Стихи… Из двух стихотворений Н. Оцупа и двух – Георгия Иванова надо было бы у того и у другого выделить первое. Н. Оцуп, как всегда, изысканно точен в выборе слов и обманчиво-сух в своей стилистической сдержанности. Ему удался фокус: ввести в стихотворную строчку три буквы – Г.П.У., – не нарушая общей гармонии. Лишнее доказательство, что обо всем может говорить поэт, если говорить умеет… Георгий Иванов, в противоположность ему, – весь в музыкальной стихии: строфы Оцупа надо читать, строфы Иванова – лучше слушать.

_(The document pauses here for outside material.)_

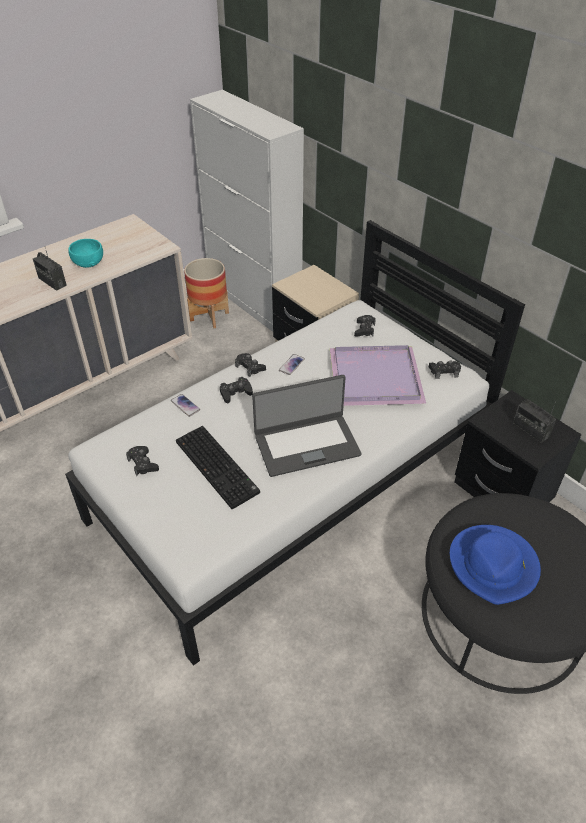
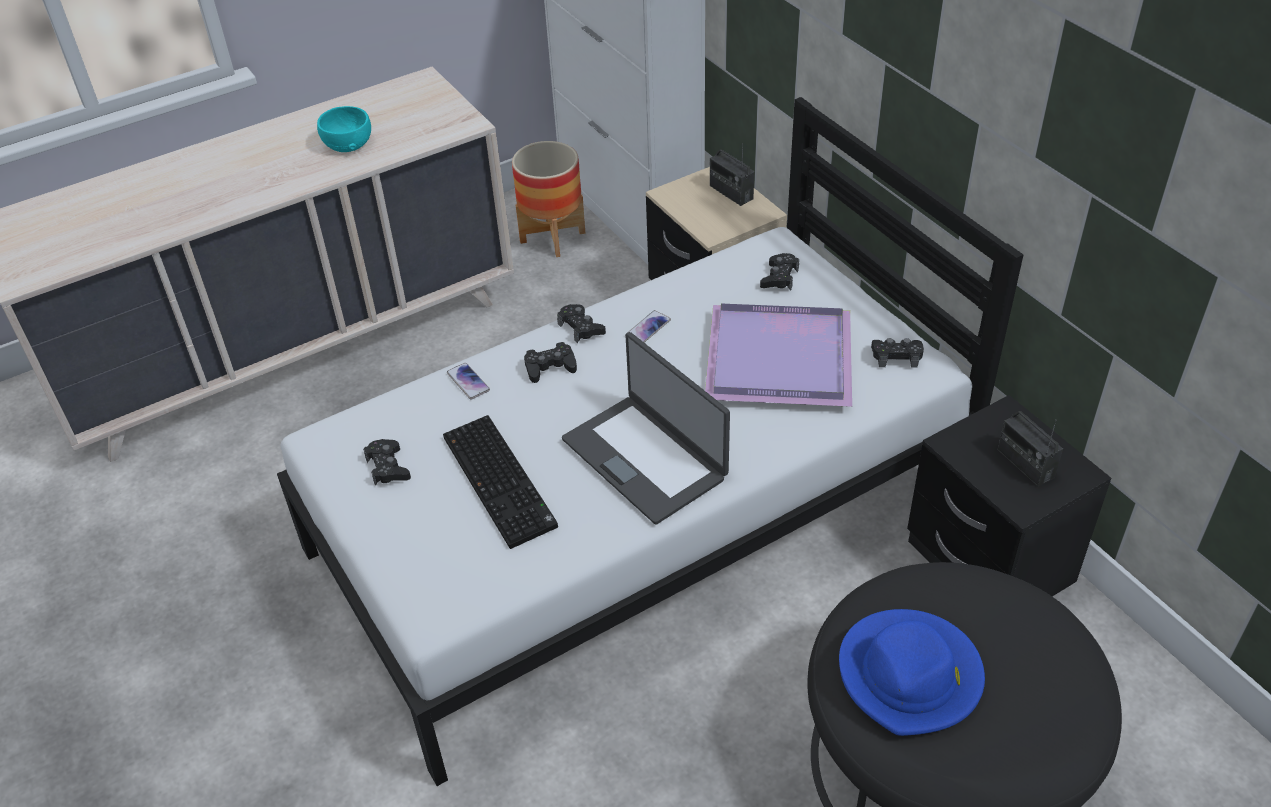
camera: 10 degrees right, 0 degrees up
(52, 282) = (288, 173): radio -> radio (731, 192)
(306, 444) = (645, 458): laptop -> laptop turned 60 degrees clockwise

Оба в своей области – мастера. Следует только заметить, что воображением Г. Иванова в последнее время навязчиво владеют поздние стихи Блока. Это особенно ясно сказывается во второй его пьесе. Даже рифмы в ней «царя» и «зря» – незабываемо-блоковские.

Поэты младшего поколения представлены полно и содержательно. Многим из них давно пора бы оставить кличку «молодых», независимо от возраста: ни в каком читательском снисхождении, – к которому как будто приглашает подчеркнутый признак «молодости», – они не нуждаются. В «Числах» прекрасные стихотворения поместили: Довид Кнут, Терапиано, Кельберин, Смоленский… Мне хотелось бы на этот раз с особой настойчивостью остановиться на стихах Юрия Софиева, поэта, растущего медленно и верно. Некоторые его строчки и строфы как бы светятся насквозь, – настолько явственно внутреннее их одушевление.

Статья П. Бицилли о судьбе романа не так убедительна, как бывают его статьи обычно. Она блестяще написана, но похоже на то, что автору была скучновата самая тема, и потому на внешнюю отделку своего произведения он и обратил главное внимание.

Достойна внимания короткая заметка Терапиано о «человеке тридцатых годов», – заметка, для «Чисел» крайне характерная, и для настроений, окружающих журнал, показательная. Правда, в ней нет разрешения поставленного вопроса. Терапиано отказывается от каких-либо пожеланий или предсказаний. Он только зовет подумать: как и, в духовном смысле, чем – жить современному человеку. Ответ должен быть найден только сообща.

Д. Мережковский дал «Числам» новую главу из своего «Иисуса Неизвестного», – о заповедях блаженства. Интересны статьи о живописи и музыке, принадлежащие В. Вейдле и А. Лурье.

В отделе рецензий и мелочей нельзя не выделить заметки А. Формакова о «Двух могилах». Автор, недавно приехавший из СССР, рассказывает о своем посещении могилы Блока в Петербурге и могилы Есенина в Москве. Грустный и надолго запоминающийся рассказ. От него так странно-верно, так неповторимо веет Россией, что кажется – будто и сам побывал там, на Смоленском и Ваганьковском кладбищах.